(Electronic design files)
*-*-*

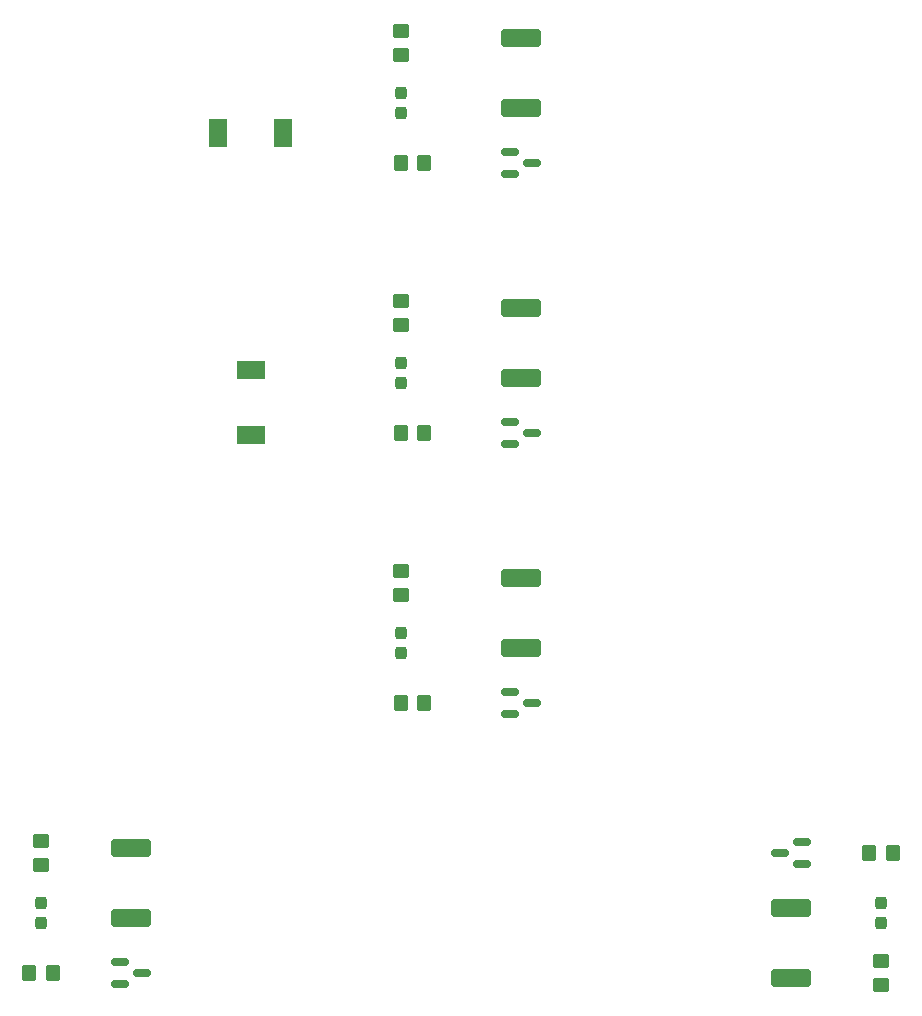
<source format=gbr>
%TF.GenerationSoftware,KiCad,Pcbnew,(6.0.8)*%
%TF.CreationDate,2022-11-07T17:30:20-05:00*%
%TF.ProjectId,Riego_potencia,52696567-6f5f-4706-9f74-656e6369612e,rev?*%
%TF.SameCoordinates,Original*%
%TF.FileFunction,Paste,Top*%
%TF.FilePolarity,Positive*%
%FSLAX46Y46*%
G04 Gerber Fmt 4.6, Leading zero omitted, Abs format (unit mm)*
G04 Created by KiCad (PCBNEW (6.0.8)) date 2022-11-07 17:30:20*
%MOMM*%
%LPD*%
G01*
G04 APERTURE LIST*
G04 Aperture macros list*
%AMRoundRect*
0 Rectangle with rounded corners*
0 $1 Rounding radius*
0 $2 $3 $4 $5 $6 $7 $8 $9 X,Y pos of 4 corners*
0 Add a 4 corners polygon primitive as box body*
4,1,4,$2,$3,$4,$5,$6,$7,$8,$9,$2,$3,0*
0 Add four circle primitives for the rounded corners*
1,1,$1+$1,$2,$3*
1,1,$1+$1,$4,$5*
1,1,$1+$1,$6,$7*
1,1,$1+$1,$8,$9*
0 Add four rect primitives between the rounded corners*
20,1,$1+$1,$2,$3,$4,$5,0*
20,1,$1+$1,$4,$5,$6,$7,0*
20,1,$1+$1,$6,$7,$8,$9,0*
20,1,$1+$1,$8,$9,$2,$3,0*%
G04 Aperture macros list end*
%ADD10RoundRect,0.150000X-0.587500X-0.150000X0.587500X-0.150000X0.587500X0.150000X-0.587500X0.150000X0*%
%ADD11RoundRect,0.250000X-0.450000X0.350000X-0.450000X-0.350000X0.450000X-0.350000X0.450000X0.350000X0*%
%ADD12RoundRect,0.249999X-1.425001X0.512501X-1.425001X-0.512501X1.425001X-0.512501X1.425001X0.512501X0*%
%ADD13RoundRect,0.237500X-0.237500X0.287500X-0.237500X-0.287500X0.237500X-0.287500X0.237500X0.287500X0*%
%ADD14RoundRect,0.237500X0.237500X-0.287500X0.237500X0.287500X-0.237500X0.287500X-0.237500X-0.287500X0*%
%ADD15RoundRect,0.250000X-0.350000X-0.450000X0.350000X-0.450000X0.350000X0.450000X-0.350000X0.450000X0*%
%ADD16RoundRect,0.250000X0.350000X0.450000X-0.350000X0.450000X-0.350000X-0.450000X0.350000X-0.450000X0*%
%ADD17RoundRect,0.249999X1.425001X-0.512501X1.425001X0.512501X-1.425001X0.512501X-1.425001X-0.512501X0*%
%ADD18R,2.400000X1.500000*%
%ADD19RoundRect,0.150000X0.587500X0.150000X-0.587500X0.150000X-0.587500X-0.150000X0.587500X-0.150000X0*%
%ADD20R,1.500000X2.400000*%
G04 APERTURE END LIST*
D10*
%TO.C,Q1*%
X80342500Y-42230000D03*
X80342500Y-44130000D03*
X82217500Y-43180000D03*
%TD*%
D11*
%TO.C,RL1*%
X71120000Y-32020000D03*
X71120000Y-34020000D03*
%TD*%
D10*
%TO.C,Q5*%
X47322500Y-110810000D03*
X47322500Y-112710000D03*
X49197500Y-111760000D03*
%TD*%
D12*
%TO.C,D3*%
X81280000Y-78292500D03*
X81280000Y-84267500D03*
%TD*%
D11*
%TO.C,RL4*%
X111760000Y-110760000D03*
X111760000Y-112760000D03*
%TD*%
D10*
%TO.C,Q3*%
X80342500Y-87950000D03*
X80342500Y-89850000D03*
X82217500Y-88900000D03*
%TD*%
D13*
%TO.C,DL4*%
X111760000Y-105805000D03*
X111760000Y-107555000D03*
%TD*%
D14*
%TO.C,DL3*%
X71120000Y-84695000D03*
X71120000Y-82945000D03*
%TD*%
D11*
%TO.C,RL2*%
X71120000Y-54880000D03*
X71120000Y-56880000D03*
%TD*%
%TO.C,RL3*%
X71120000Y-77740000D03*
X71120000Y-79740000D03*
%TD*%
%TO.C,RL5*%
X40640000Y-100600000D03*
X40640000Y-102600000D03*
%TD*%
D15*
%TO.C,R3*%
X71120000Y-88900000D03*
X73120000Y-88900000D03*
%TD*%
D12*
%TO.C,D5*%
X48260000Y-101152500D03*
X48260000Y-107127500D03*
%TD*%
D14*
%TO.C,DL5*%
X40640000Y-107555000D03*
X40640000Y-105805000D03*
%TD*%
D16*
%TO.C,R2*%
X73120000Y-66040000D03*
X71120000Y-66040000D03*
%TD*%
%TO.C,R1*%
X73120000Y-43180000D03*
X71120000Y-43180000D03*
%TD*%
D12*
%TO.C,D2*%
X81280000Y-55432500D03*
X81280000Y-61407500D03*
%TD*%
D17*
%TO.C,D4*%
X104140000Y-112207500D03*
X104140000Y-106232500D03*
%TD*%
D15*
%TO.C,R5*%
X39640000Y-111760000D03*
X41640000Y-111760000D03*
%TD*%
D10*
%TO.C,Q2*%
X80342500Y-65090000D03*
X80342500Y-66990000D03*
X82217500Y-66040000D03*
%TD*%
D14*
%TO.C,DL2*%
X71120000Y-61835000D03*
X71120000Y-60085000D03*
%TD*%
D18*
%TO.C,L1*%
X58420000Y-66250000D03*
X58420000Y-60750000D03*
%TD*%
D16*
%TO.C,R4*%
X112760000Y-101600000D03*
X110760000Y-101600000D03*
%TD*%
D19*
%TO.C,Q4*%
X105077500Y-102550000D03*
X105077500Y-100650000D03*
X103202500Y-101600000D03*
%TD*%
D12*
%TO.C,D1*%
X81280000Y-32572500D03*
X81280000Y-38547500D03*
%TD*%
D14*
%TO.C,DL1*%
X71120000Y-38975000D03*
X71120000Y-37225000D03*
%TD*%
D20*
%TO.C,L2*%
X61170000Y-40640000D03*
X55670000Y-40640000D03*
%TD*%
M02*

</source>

*-*-*

== WORK ITEM ==
From the records, copy out each line that includes the string "primitives".

== EXERCISE OUTPUT ==
0 Add four circle primitives for the rounded corners*
0 Add four rect primitives between the rounded corners*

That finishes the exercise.